A top-down push for harsh interrogation techniques comes to light, as investigations into Iraqi prisoner abuse continue.
Roughly two months after the scandal became public, a picture is emerging of an atmosphere at Iraq's Abu Ghraib prison in which commanders there knew at a minimum of the potential for serious abuses, but put the imperative to gather intelligence ahead of the need for oversight.
Evidence has been growing of a systematic effort at the upper levels of the Defense Department in the past two years to stretch harsh interrogation techniques to their furthest legal limits, while selectively applying the Geneva Conventions.
"They wanted to get the information any way they could," said one senior military intelligence officer who requested anonymity. He worked at Abu Ghraib when some of the abuses occurred, from beatings to the use of unmuzzled dogs, that have now been seared into public consciousness through photographs.
An Army investigation by Maj. Gen. George Fay, expected early next month, is focusing on whether military intelligence personnel were responsible for abusive treatment of detainees in Iraq. Overall, the Army over the past 18 months has opened 42 investigations into the death or assault of detainees in Iraq and Afghanistan.

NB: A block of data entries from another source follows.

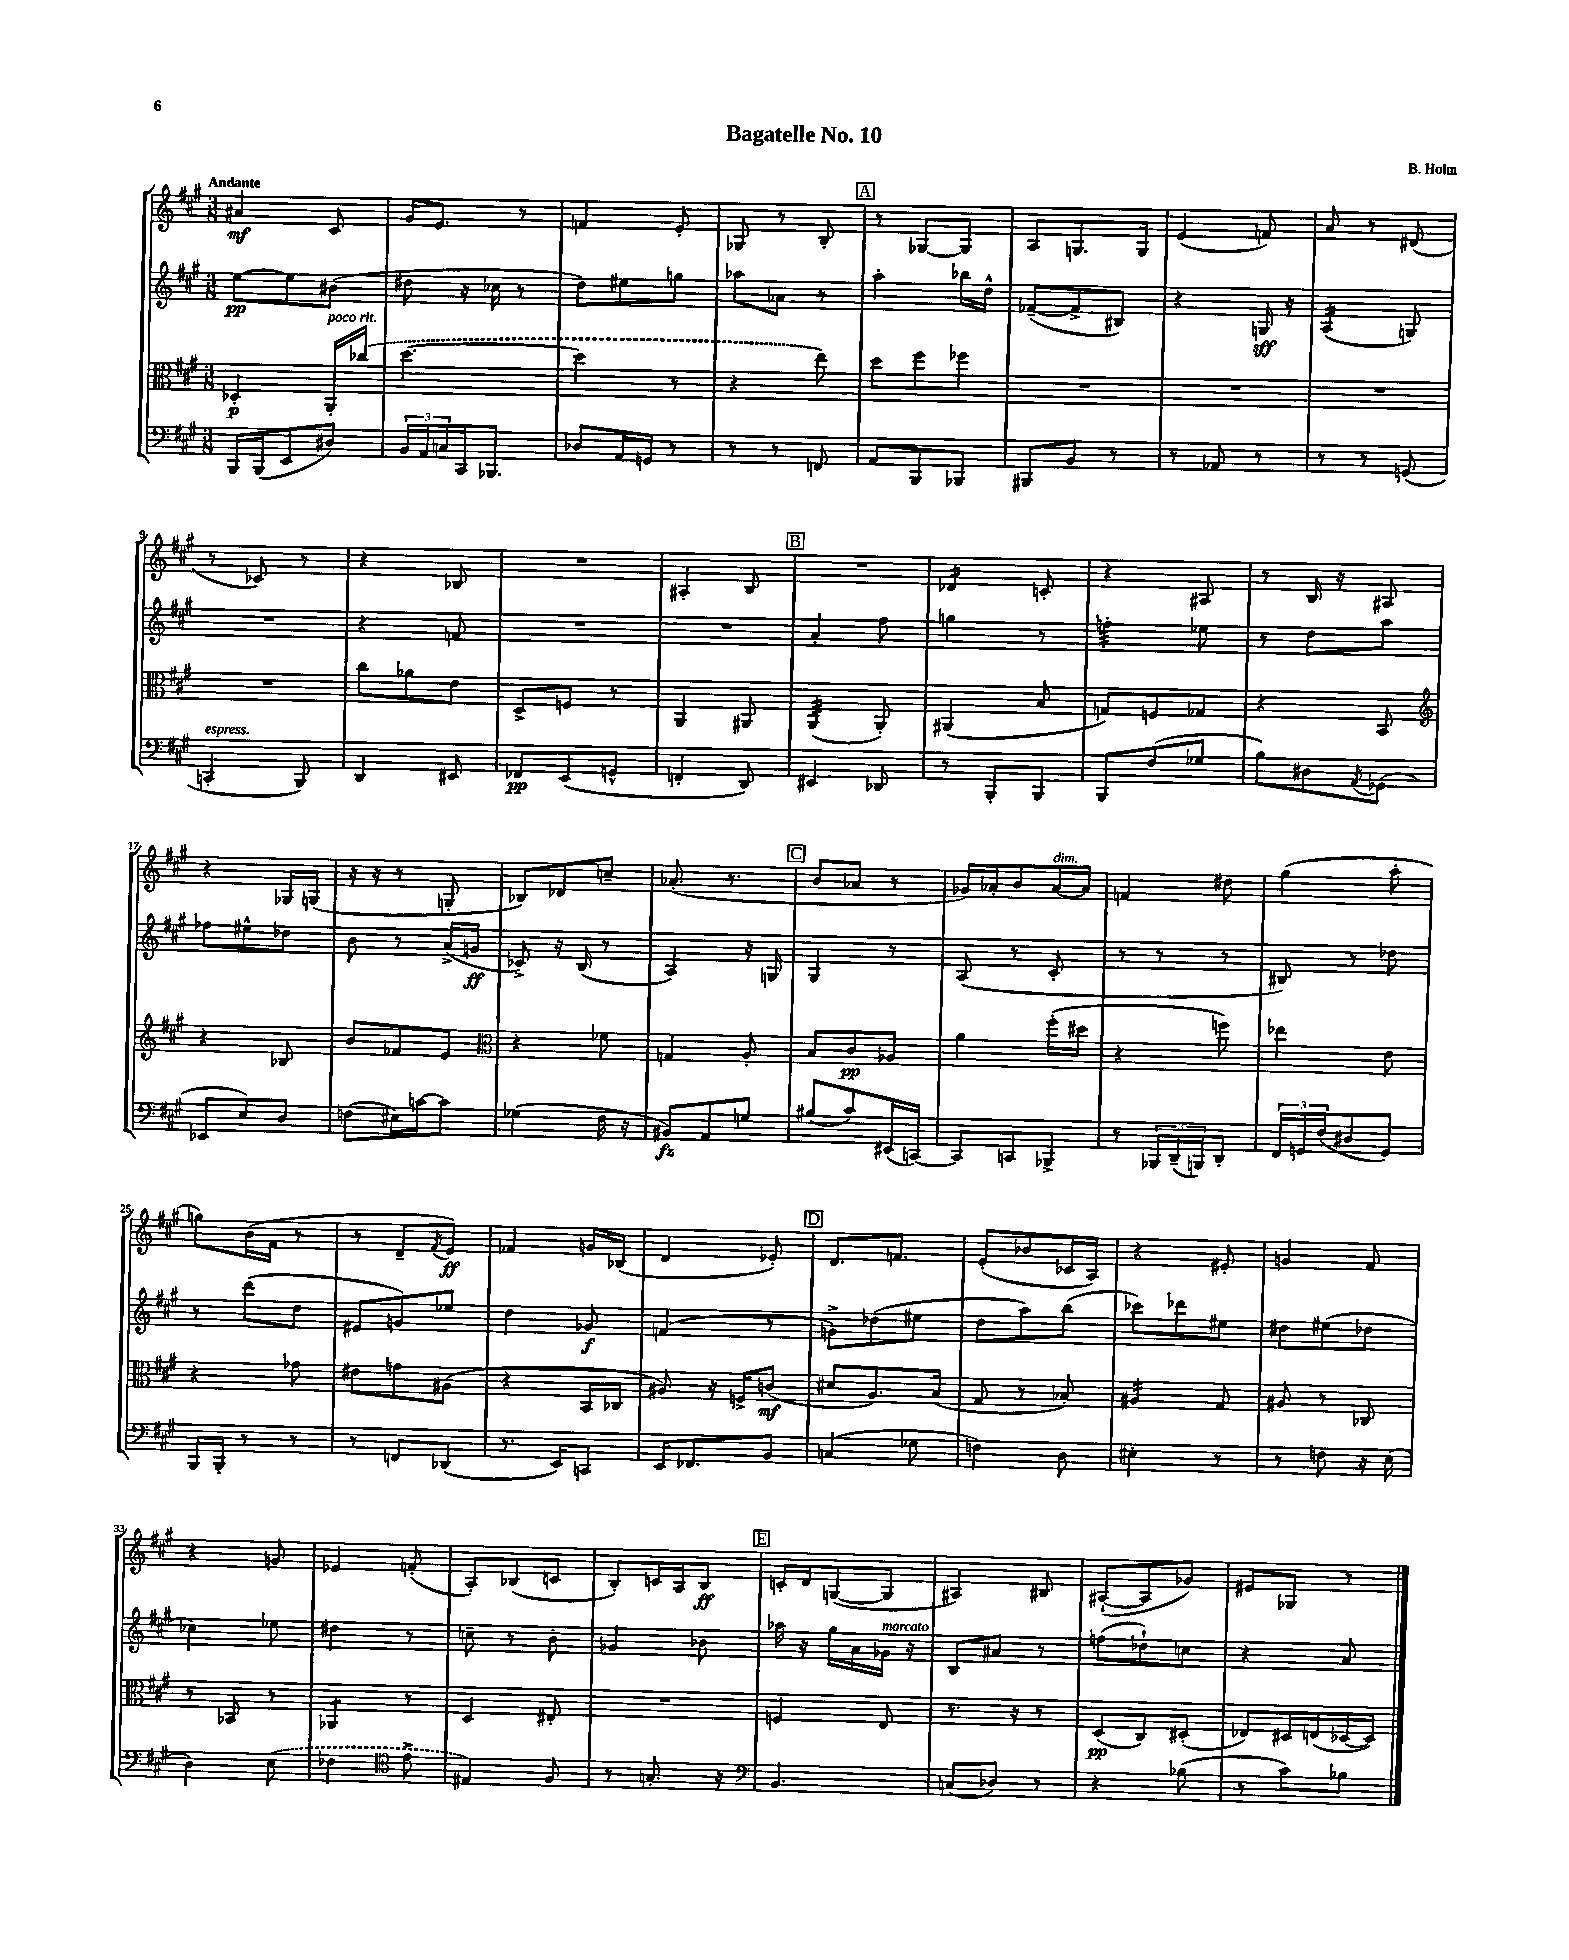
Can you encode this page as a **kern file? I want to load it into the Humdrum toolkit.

**kern	**kern	**kern	**kern
*staff4	*staff3	*staff2	*staff1
*clefF4	*clefC3	*clefG2	*clefG2
*k[f#c#g#]	*k[f#c#g#]	*k[f#c#g#]	*k[f#c#g#]
*M3/8	*M3/8	*M3/8	*M3/8
16BBB	4D-'	[8ee	4a#
(16BBB	.	.	.
8EE	.	8ee]	.
8D#)	16AA'	(8b#	8c#
.	(16cc-	.	.
=	=	=	=
24BB	[4.dd	8dd#	16g#
24AA	.	.	.
.	.	.	8.e
24C	.	.	.
16CC#	.	16r	.
8.BBB-	.	16cc-	.
.	.	8r	8r
=	=	=	=
8D-	4dd]	8dd)	4f
16AA	.	8ee#	.
16GG	.	.	.
8r	8r	8gg	8e'
=	=	=	=
8r	4r	8aa-	8G-
8r	.	8a-	8r
8FF	8ee)	8r	8B'
=	=	=	=
8AA	8dd	4aa'	8r
8BBB	8ff#	.	[8G-
8BBB-	8ff-	16bb-	8G-]
.	.	16dd^^	.
=	=	=	=
8BBB#	4.r	([8f-~	8A
8BB	.	8f-^]	8.G
8r	.	8B#)	.
.	.	.	16G
=	=	=	=
8r	4.r	4r	(4e
8AA-	.	.	.
8r	.	16G	8f)
.	.	16r	.
=	=	=	=
8r	4.r	(4A	8a
8r	.	.	8r
(8GG	.	8G)	(8d#
=	=	=	=
4CC'	4.r	4.r	8r
.	.	.	8c-)
8BBB)	.	.	8r
=	=	=	=
4DD	8cc#	4r	4r
.	8a-	.	.
8EE#	8e	8f	8B-
=	=	=	=
8FF-	8D^	4.r	4.r
(8EE	8F	.	.
8GG^^	8r	.	.
=	=	=	=
4FF'	4AA	4.r	4A#'
8DD)	8AA#	.	8B
=	=	=	=
4EE#	(4AA	4a'	4.r
8DD-	8AA')	8ff#	.
=	=	=	=
8r	(4AA#	4gg	4d-
8BBB'	.	.	.
8BBB	8B	8r	8c'
=	=	=	=
8BBB	8G)	4ff'	4r
(8F#	8F	.	.
8G-	8G-	8ee-	8A#
=	=	=	=
8B)	4r	8r	8r
8D#	.	8dd	16B
.	.	.	16r
8qAA	.	.	.
(8GG-	8BB	8aa	8A#
=	=	=	=
*	*clefG2	*	*
8EE-	4r	8ff-	4r
8E)	.	8ee#^^	.
8D	8B-	8dd-	16G-
.	.	.	(16G
=	=	=	=
(8F	8b	8b	16r
.	.	.	16r
16E#)	8f-	8r	8r
[16c	.	.	.
8c]	8e	(16a^	8G'
.	.	16g	.
=	=	=	=
*	*clefC3	*	*
(4G-	4r	8c-^)	8B-)
.	.	16r	8d-
.	.	(16B	.
16F#	8f-	8r	8cc~
16r	.	.	.
=	=	=	=
8BB#)	4G	4A)	(8.a-'
8AA	.	.	.
.	.	.	8.r
8G	8A'	16r	.
.	.	16G	.
=	=	=	=
(8B#	8B	4G#	8b
8c#)	8c#	.	8a-
(16EE#	8A-	8r	8r
[16CC)	.	.	.
=	=	=	=
8CC]	4a	(8A	16g-)
.	.	.	16a-'
8CC	.	8r	8b
8BBB-^	(16ff#'	8c#'	[16a-
.	16dd#	.	16a-]
=	=	=	=
8r	4r	8r	4f
24BBB-	.	8r	.
(24DD~	.	.	.
24BBB)	.	.	.
8DD'	8ff)	8r	8dd#
=	=	=	=
24FF#	4ee-	8B#)	(4gg#
24GG	.	.	.
(24F#	.	.	.
8D#	.	8r	.
8GG)	8e	8dd-	8aa'
=	=	=	=
16BBB	4r	8r	8gg)
16BBB'	.	.	.
8r	.	(8ddd	(16b
.	.	.	16f#
8r	8g-	8dd	8r
=	=	=	=
8r	8e#	8e#	8r
8FF	8g	8g)	8d~
.	.	.	8qf#
(8DD-	(8A#	8ee-	8e)
=	=	=	=
8.r	4r	4dd	4f-
16EE)	.	.	.
8CC	16BB	8g-	16g
.	16C-	.	(16B-
=	=	=	=
16EE	8A#)	(4f	4d
8.FF-	.	.	.
.	16r	.	.
.	16F^	.	.
8BB	(8c	8r	8e-')
=	=	=	=
(4C	8d#	8g^)	8.d
.	8.A)	(8dd-	.
.	.	.	8.f
8G-	.	8ee#	.
.	(16B	.	.
=	=	=	=
4F)	8G#	8dd	(8e'
.	8r	8aa)	8b-
8D	8B-')	(8bb	16c-
.	.	.	16A)
=	=	=	=
4E#'	4A#	8ccc-)	4r
.	.	8ddd-	.
8r	8G#	8ee#	8e#'
=	=	=	=
8r	8A#	8dd#	4g
8F	8r	(8ee#	.
16r	8C-	8dd-	8f#
(16E	.	.	.
=	=	=	=
4D)	8r	4cc-)	4r
.	8BB-	.	.
(8E	8r	8ee-	8g
=	=	=	=
4F-	4AA-	4dd#	4e-
*clefC4	*	*	*
8e^	8r	8r	(8f'
=	=	=	=
4E#)	4D	8cc~	8A')
.	.	8r	(8B-
8F#	8E#'	8b'	8c
=	=	=	=
8r	4.r	4g-	8B')
8.G'	.	.	16c
.	.	.	16A
.	.	8b-	8B
16r	.	.	.
=	=	=	=
*clefF4	*	*	*
4.BB	4F	16aa-	16c'
.	.	16r	16d
.	.	16gg#	([8G
.	.	16a	.
.	8E	16g-	8G]
.	.	16r	.
=	=	=	=
(8C	8.r	8B	4A#)
8D-)	.	8a#	.
.	16r	.	.
8r	8r	8r	8B#
=	=	=	=
4r	(8D	(8ff	([8A#`
.	8C#)	8dd-`)	8A#]
(8B-	(8D#'	8cc	8g-)
=	=	=	=
8r	8E-)	4r	8e#
8c#)	16D#	.	8G-
.	(16E	.	.
8B-	[16D-	8a	8r
.	16D-])	.	.
==	==	==	==
*-	*-	*-	*-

Already, interviews with members of military intelligence and police units who served at the prison suggest that abuses did not simply result from a handful of low-level soldiers in the facility's loosely supervised and undermanned military police force. So far, only seven such soldiers have been charged in the case.
Instead, as details emerge of the physical abuse and deaths of scores of Iraqi and Afghan detainees in US military custody, other documents and reports suggest a contributing factor was the top-down weakening of military standards of humane prisoner treatment as part of the Bush administration's drive for intelligence in the war on terrorism.